I spotted a familiar face on the front page of Friday’s Wall Street Journal. Farmer Bruce Dunlop looked back at me while I read about the mobile abattoir, or “slaughterhouse on wheels,” he designed that six years ago became the first of its kind to gain USDA approval.
Last fall, my family and I followed the route Dunlop’s hogs take from farm to market. We started at Lopez Island Farm, 100 miles north of Seattle, where they’re raised and slaughtered, and visited the facility where the slaughter trailer pulls up with carcasses to be turned into cuts.
The trailer and the cut-and-wrap are both projects of the Island Grown Farmers Cooperative, of which Dunlop is a founding member.
On Dunlop’s farm, a sheep stuck his tongue out to blat at us and hogs rooted at our feet. The hogs are rotated over several acres of pasture and woodland. During our visit, they rooted under huge fir trees at the edge of a field, but it was easy to spot their last several enclosures. Though the fences were no longer standing, the pigs had created the pasture’s most lush green squares.
At the barn, a concrete slab the size of two parking spots provided a place for the hogs and sheep to be harvested. A few yards away, Dunlop’s compost piles held offal, which in a slaughterhouse would be waste but on the farm was in the process of becoming soil.
Leaving the island by way of ferry, we traveled from Dunlop’s farm to the co-op’s small processing plant along the aptly-named Farm to Market Road.
Inside the plant, called Northwest Homegrown, rancher Janet McRae staffed the small shop at the front of the building. Behind her metal desk a sign read, “Grown In Washington. Everything in this store was born in Washington, even the old lady behind the desk.”
Meats from co-op farms filled a chest freezer with a glass top and an upright with a glass front. Both reminded me of selecting ice cream at the corner store, but these were a different kind of frozen treat.
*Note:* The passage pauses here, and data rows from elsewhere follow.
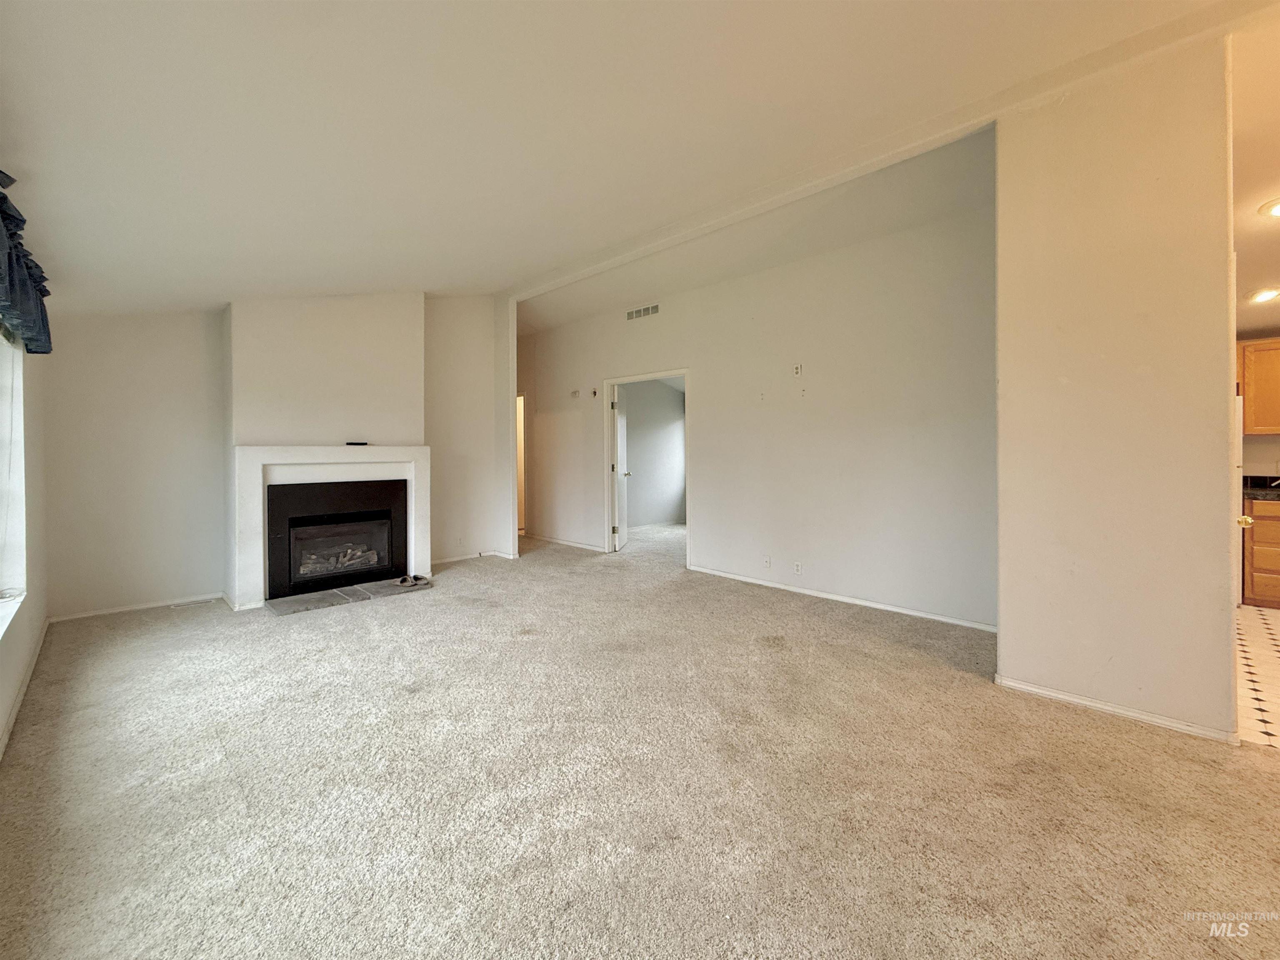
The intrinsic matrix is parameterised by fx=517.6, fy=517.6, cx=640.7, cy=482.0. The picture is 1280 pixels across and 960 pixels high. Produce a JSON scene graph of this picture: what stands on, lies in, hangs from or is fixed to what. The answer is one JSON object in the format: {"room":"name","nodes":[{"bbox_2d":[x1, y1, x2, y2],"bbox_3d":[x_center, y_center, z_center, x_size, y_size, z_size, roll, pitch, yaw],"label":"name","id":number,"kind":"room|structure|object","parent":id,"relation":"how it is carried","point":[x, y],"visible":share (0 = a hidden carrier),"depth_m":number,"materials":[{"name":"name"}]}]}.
{"room":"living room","nodes":[
{"label":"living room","id":0,"kind":"room"},
{"bbox_2d":[0,331,50,757],"bbox_3d":[-1.719,-0.291,1.031,0.173,2.747,6.950,-1,1,-45],"label":"left wall","id":1,"kind":"structure","parent":0,"point":[30,608],"depth_m":2.81,"materials":[{"name":"white paint"}]},
{"bbox_2d":[0,327,28,635],"bbox_3d":[-2.506,-0.188,1.895,0.146,1.615,2.035,-1,1,-45],"label":"window","id":2,"kind":"structure","parent":1,"relation":"in","point":[11,568],"depth_m":2.51,"materials":[{"name":"white"}]},
{"bbox_2d":[0,614,49,758],"bbox_3d":[-2.064,1.038,1.565,0.017,0.074,5.116,-1,1,-45],"label":"baseboard","id":3,"kind":"structure","parent":1,"relation":"attached to","point":[25,683],"depth_m":2.47,"materials":[{"name":"white paint"}]},
{"bbox_2d":[0,169,53,352],"bbox_3d":[-2.416,-0.873,1.897,0.206,0.525,1.950,-1,1,-45],"label":"valance","id":4,"kind":"object","parent":1,"relation":"attached to","point":[22,281],"visible":0.97,"depth_m":2.14,"materials":[{"name":"blue fabric"}]},
{"bbox_2d":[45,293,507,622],"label":"fireplace wall","id":5,"kind":"structure","parent":0,"point":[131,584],"depth_m":4.08,"materials":[{"name":"white paint"}]},
{"bbox_2d":[50,591,224,621],"bbox_3d":[-3.838,0.958,4.038,0.970,0.060,0.014,-1,1,-45],"label":"baseboard","id":6,"kind":"structure","parent":5,"relation":"attached to","point":[126,608],"depth_m":3.97,"materials":[{"name":"white paint"}]},
{"bbox_2d":[427,550,514,564],"bbox_3d":[-2.066,0.880,5.918,0.981,0.067,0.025,-1,1,-45],"label":"baseboard","id":7,"kind":"structure","parent":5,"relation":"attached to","point":[446,560],"depth_m":5.96,"materials":[{"name":"white paint"}]},
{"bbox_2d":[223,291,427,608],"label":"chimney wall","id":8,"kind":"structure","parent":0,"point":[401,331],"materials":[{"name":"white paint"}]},
{"bbox_2d":[230,443,432,610],"bbox_3d":[-2.606,0.327,4.540,1.498,1.246,0.199,-1,1,-45],"label":"fireplace surround","id":9,"kind":"object","parent":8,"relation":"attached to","point":[290,450],"visible":0.92,"depth_m":4.25,"materials":[{"name":"white paint"}]},
{"bbox_2d":[345,440,368,446],"bbox_3d":[-2.476,-0.334,4.526,0.164,0.031,0.100,-1,1,-45],"label":"remote control","id":10,"kind":"object","parent":9,"relation":"on","point":[364,444],"visible":0.99,"depth_m":4.49,"materials":[{"name":"black plastic"}]},
{"bbox_2d":[264,476,407,601],"bbox_3d":[-2.745,0.450,4.637,1.075,0.933,0.526,-1,1,-45],"label":"fireplace","id":11,"kind":"object","parent":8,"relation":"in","point":[380,565],"visible":0.95,"depth_m":4.50,"materials":[{"name":"black metal"}]},
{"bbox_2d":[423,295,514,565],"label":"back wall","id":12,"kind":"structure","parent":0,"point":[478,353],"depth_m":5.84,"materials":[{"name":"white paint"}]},
{"bbox_2d":[0,0,1262,322],"bbox_3d":[-0.269,-1.718,2.799,5.459,0.197,8.880,-1,1,-45],"label":"ceiling","id":13,"kind":"structure","parent":0,"point":[298,31],"depth_m":2.22,"materials":[{"name":"white paint"}]},
{"bbox_2d":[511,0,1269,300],"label":"ceiling beam","id":14,"kind":"structure","parent":13,"relation":"attached to","point":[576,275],"depth_m":2.76,"materials":[{"name":"white paint"}]},
{"bbox_2d":[0,517,1279,959],"bbox_3d":[0.035,1.086,3.578,6.505,0.105,8.986,-1,1,-45],"label":"carpet floor","id":15,"kind":"structure","parent":0,"point":[1103,732],"depth_m":1.82,"materials":[{"name":"beige carpet"}]},
{"bbox_2d":[169,596,214,607],"bbox_3d":[-3.630,0.981,4.195,0.278,0.009,0.118,-1,1,-45],"label":"floor vent","id":16,"kind":"object","parent":15,"relation":"in","point":[202,600],"visible":0.98,"depth_m":4.18,"materials":[{"name":"white metal"}]},
{"bbox_2d":[262,576,433,616],"bbox_3d":[-2.435,0.954,4.417,1.245,0.028,0.534,-1,1,-45],"label":"hearth","id":17,"kind":"object","parent":15,"relation":"on","point":[311,598],"visible":0.95,"depth_m":4.29,"materials":[{"name":"grey tile"}]},
{"bbox_2d":[396,572,430,586],"bbox_3d":[-2.066,0.884,4.716,0.226,0.074,0.199,-1,1,-45],"label":"pair of shoes","id":18,"kind":"object","parent":17,"relation":"on","point":[403,581],"visible":0.99,"depth_m":4.69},
{"bbox_2d":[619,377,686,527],"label":"bedroom wall","id":19,"kind":"structure","parent":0,"point":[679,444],"depth_m":8.80,"materials":[{"name":"grey paint"}]},
{"bbox_2d":[517,154,998,633],"bbox_3d":[0.320,-0.604,5.587,0.132,3.110,6.352,-1,1,-45],"label":"right wall","id":20,"kind":"structure","parent":0,"point":[817,565],"depth_m":4.30,"materials":[{"name":"paint"}]},
{"bbox_2d":[515,392,525,532],"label":"hallway doorway","id":21,"kind":"object","parent":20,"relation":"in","point":[520,452],"visible":0.17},
{"bbox_2d":[524,532,608,552],"bbox_3d":[-1.053,0.824,7.011,0.014,0.074,2.240,-1,1,-45],"label":"baseboard","id":22,"kind":"structure","parent":20,"relation":"attached to","point":[557,541],"depth_m":6.96,"materials":[{"name":"white paint"}]},
{"bbox_2d":[570,388,580,398],"bbox_3d":[-0.833,-1.120,6.537,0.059,0.105,0.129,-1,1,-45],"label":"thermostat","id":23,"kind":"object","parent":20,"relation":"attached to","point":[573,393],"visible":0.99,"depth_m":6.52,"materials":[{"name":"white"}]},
{"bbox_2d":[589,387,598,397],"bbox_3d":[-0.576,-1.091,6.324,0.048,0.111,0.101,-1,1,-45],"label":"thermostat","id":24,"kind":"object","parent":20,"relation":"attached to","point":[594,393],"visible":0.98,"depth_m":6.31,"materials":[{"name":"white"}]},
{"bbox_2d":[625,302,659,319],"bbox_3d":[0.018,-1.893,5.749,0.013,0.113,0.448,-1,1,-45],"label":"air vent","id":25,"kind":"object","parent":20,"relation":"attached to","point":[656,307],"visible":0.99,"depth_m":5.75,"materials":[{"name":"white metal"}]},
{"bbox_2d":[601,368,689,560],"bbox_3d":[0.093,-0.139,6.007,0.179,2.088,1.265,-1,1,-45],"label":"door frame","id":26,"kind":"structure","parent":20,"relation":"in","point":[613,380],"depth_m":6.29,"materials":[{"name":"white paint"}]},
{"bbox_2d":[610,392,629,551],"bbox_3d":[-0.262,-0.144,6.732,0.175,1.978,0.787,0,1,8],"label":"door","id":27,"kind":"structure","parent":26,"relation":"attached to","point":[616,474],"depth_m":6.52,"materials":[{"name":"white paint"}]},
{"bbox_2d":[762,555,772,567],"bbox_3d":[1.150,0.723,4.726,0.016,0.113,0.077,-1,1,-45],"label":"wall socket","id":28,"kind":"object","parent":20,"relation":"attached to","point":[767,560],"visible":0.99,"depth_m":4.72,"materials":[{"name":"white plastic"}]},
{"bbox_2d":[792,362,802,375],"bbox_3d":[1.355,-0.977,4.494,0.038,0.116,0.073,-1,1,-45],"label":"wall plate","id":29,"kind":"object","parent":20,"relation":"attached to","point":[796,369],"visible":0.99,"depth_m":4.49,"materials":[{"name":"white plastic"}]},
{"bbox_2d":[792,560,802,574],"bbox_3d":[1.354,0.741,4.494,0.014,0.112,0.076,-1,1,-45],"label":"wall socket","id":30,"kind":"object","parent":20,"relation":"attached to","point":[796,565],"visible":0.98,"depth_m":4.49,"materials":[{"name":"white plastic"}]},
{"bbox_2d":[688,565,996,631],"bbox_3d":[1.541,0.944,4.339,0.014,0.068,2.996,-1,1,-45],"label":"baseboard","id":31,"kind":"structure","parent":20,"relation":"attached to","point":[822,595],"depth_m":4.12,"materials":[{"name":"white paint"}]},
{"bbox_2d":[993,30,1238,743],"bbox_3d":[2.176,-0.459,2.426,0.307,3.030,0.813,-1,1,-45],"label":"partition wall","id":32,"kind":"structure","parent":0,"point":[1005,627],"depth_m":2.30,"materials":[{"name":"beige paint"}]},
{"bbox_2d":[992,673,1236,741],"bbox_3d":[2.151,1.026,2.364,0.019,0.061,0.826,-1,1,-45],"label":"baseboard","id":33,"kind":"structure","parent":32,"relation":"attached to","point":[1053,694],"depth_m":2.33,"materials":[{"name":"white paint"}]},
{"bbox_2d":[1229,4,1279,329],"bbox_3d":[4.282,-1.605,2.304,4.907,0.129,3.326,-1,1,-45],"label":"kitchen ceiling","id":34,"kind":"structure","parent":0,"point":[1252,278],"depth_m":2.57,"materials":[{"name":"white paint"}]},
{"bbox_2d":[1249,286,1279,302],"bbox_3d":[4.452,-1.336,3.664,0.204,0.049,0.204,-1,1,-45],"label":"ceiling light","id":35,"kind":"object","parent":34,"relation":"in","point":[1265,294],"visible":0.99,"depth_m":3.66,"materials":[{"name":"white glass"}]},
{"bbox_2d":[1257,197,1279,217],"bbox_3d":[3.328,-1.409,2.626,0.249,0.050,0.253,-1,1,-45],"label":"ceiling light","id":36,"kind":"object","parent":34,"relation":"attached to","point":[1278,208],"visible":0.99,"depth_m":2.67,"materials":[{"name":"white glass"}]},
{"bbox_2d":[1235,602,1279,749],"bbox_3d":[4.577,1.069,2.695,3.613,0.092,3.070,-1,1,-45],"label":"tile floor","id":37,"kind":"structure","parent":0,"point":[1265,616],"depth_m":2.77,"materials":[{"name":"tile"}]},
{"bbox_2d":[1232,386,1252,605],"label":"door","id":38,"kind":"object","parent":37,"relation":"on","point":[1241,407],"visible":0.15,"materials":[{"name":"white paint"}]},
{"bbox_2d":[1241,495,1279,607],"bbox_3d":[5.237,0.546,3.980,0.606,0.863,0.909,-1,1,-45],"label":"base cabinet","id":39,"kind":"object","parent":37,"relation":"on","point":[1257,581],"visible":0.85,"depth_m":4.01,"materials":[{"name":"brown wood"}]},
{"bbox_2d":[1240,475,1279,499],"bbox_3d":[5.626,0.051,3.847,0.744,0.145,1.845,-1,1,-45],"label":"countertop","id":40,"kind":"structure","parent":39,"relation":"on","point":[1278,485],"depth_m":4.33,"materials":[{"name":"black stone"}]},
{"bbox_2d":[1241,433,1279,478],"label":"kitchen wall","id":41,"kind":"structure","parent":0,"point":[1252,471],"depth_m":4.55,"materials":[{"name":"paint"}]},
{"bbox_2d":[1237,337,1279,434],"bbox_3d":[5.271,-0.770,4.143,0.350,0.765,0.839,-1,1,-45],"label":"upper cabinet","id":42,"kind":"object","parent":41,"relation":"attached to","point":[1276,342],"visible":0.89,"depth_m":4.17,"materials":[{"name":"brown wood"}]}
]}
After we picked out several cuts, including our favorite, inch-thick, bone-in rib chops, I asked if we could take a look at the rest of the place, and McRae gladly offered a tour. Starting at the freezers filled with cuts, our walk through took us backwards through the process.
We stepped into the walk-in freezer behind the desk, where piles of crates and boxes, sorted by farm, awaited pick-up. While farmers sell some of their meat at Northwest Homegrown, the rest is bound for farmers markets, restaurants, or bulk customers. Thanks to the mobile slaughterhouse’s USDA inspection process, meat from the co-op isn’t restricted from retail sale or sale across state lines.
Back through the shop, another door took us into the cutting room. The view was stunning. A long wall of picture windows looked out over rolling hills and rich pastureland, some of which belongs to the family that also owns the Northwest Homegrown building. The co-op leases the building from the family, whose current generation decided to focus on ranching and closed the shop their grandfather operated.
As we walked, McRae said she didn’t understand major beef recalls. She told us that they don’t release meat from their facility until each carcass has been tested and the results received. They’ve never had a scare, but their labeling enables them to identify the farm and individual animal from which each cut comes. If a problem arose, they could trace it to a specific cow.
At the very back, we peered into the hanging room, where halves of hogs and quarters of beeves hung. There were no sides of beef — Dunlop designed the slaughter trailer to fit on a ferry, and sides are too big to fit in it.
Stepping out the back door, we took a look at the trailer itself, and McRae explained its three sections: processor, where the animals are dressed; mechanical and water, since the trailer is completely self-contained; and refrigerator, where the carcasses are stored on the way to Northwest Homegrown.
Before coming together to create their own infrastructure, these farmers traveled hundreds of miles and competed with large-scale industrial producers to access existing slaughterhouses. Now, animals are slaughtered on the farm where they’re raised and are further processed just 45 miles away. Theirs is small-scale processing for small-scale producers.